2. The method of debittering

The methods of citrus juice debittering include biological methods, enzymatic methods, and even genetic engineering methods, but most of the processes are complicated and costly, and there is still a problem of separation and purification in the later stage.
Adsorption debittering is a method with the lowest cost and obvious effect. It uses the adsorbent to selectively adsorb and remove the bitter component in the juice to achieve the purpose of debittering.

3. Advantages of adsorption debittering technology

After optimization of the synthesis process, our adsorbent resin has the following characteristics:
It is larger than the surface and has a strong affinity with bitter substances.
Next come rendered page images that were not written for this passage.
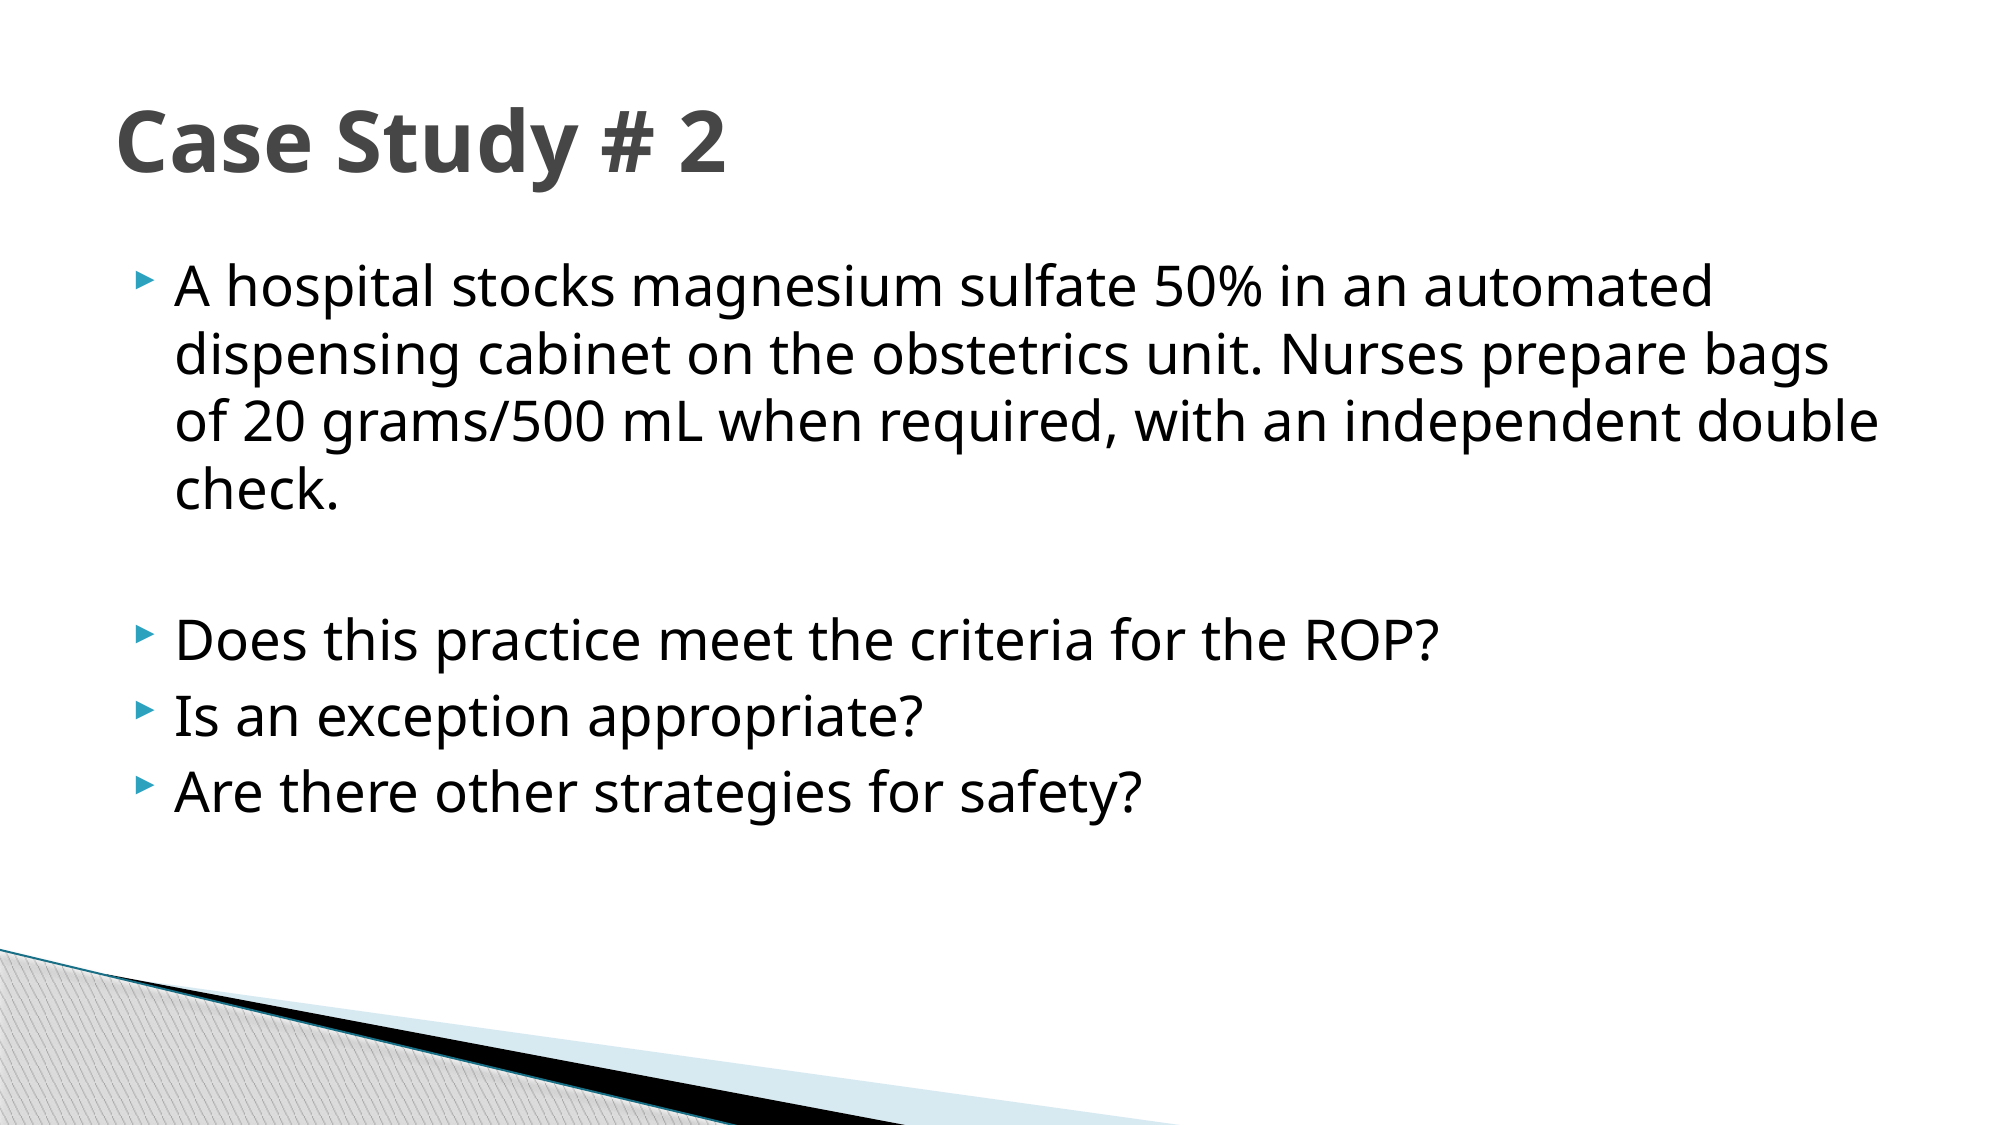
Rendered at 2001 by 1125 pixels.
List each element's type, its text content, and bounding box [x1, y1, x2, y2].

title Case Study # 2 [99, 45, 1900, 233]
list A hospital stocks magnesium sulfate 50% in an automated dispensing cabinet on the obstetrics unit. Nurses prepare bags of 20 grams/500 mL when required, with an independent double check. Does this practice meet the criteria for the ROP? Is an exception appropriate? Are there other strategies for safety? [99, 243, 1900, 986]
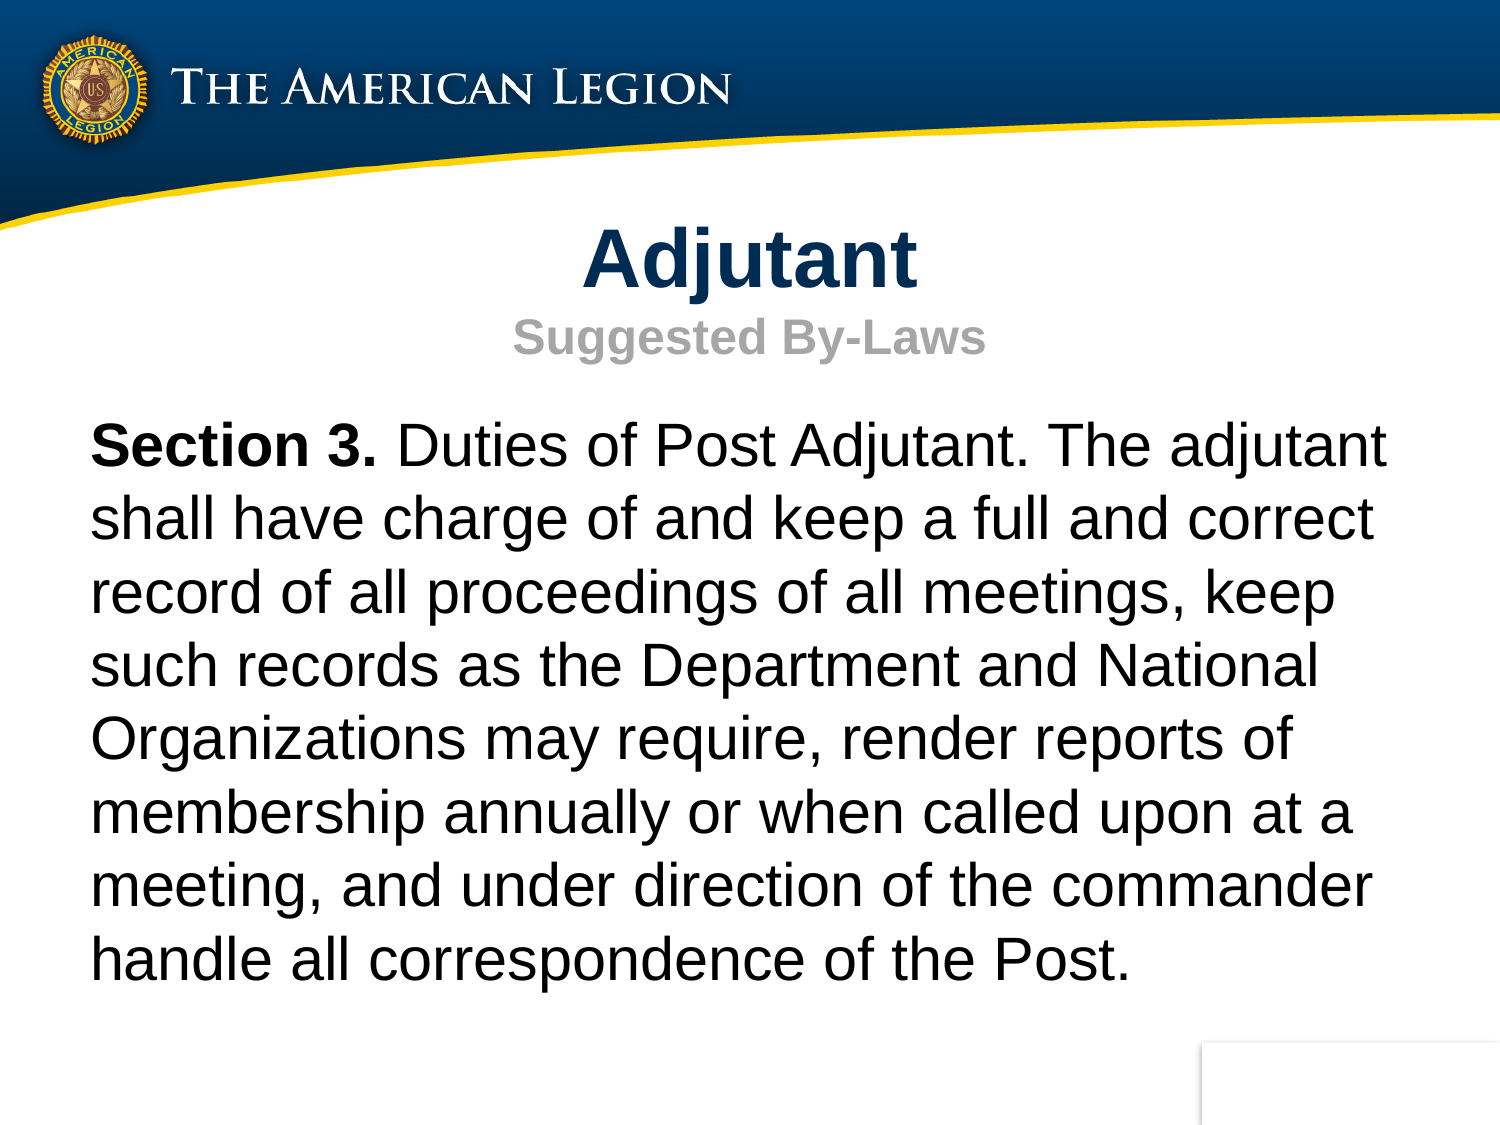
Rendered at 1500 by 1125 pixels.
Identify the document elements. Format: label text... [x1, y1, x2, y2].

list Section 3. Duties of Post Adjutant. The adjutant shall have charge of and keep a full and correct record of all proceedings of all meetings, keep such records as the Department and National Organizations may require, render reports of membership annually or when called upon at a meeting, and under direction of the commander handle all correspondence of the Post. [75, 397, 1425, 1069]
picture [0, 0, 1500, 1125]
title Adjutant Suggested By-Laws [75, 190, 1425, 379]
The pore size is suitable for the entry and exit of naringin and citrate.
The experiment proves that after the adsorption process, the bitterness of the juice is greatly reduced, only a small amount of bitterness is retained to maintain the flavor of the juice, and the nutritional component of the juice is almost no loss.

4. Sunresin advantage of debittering adsorption line

In our case, the content of lemon bitter and cinnamicin was effectively controlled, significantly improving the taste. A relatively inexpensive fixed bed can achieve good results with considerable economic value. This is also the mainstream process of citrus juice debitter.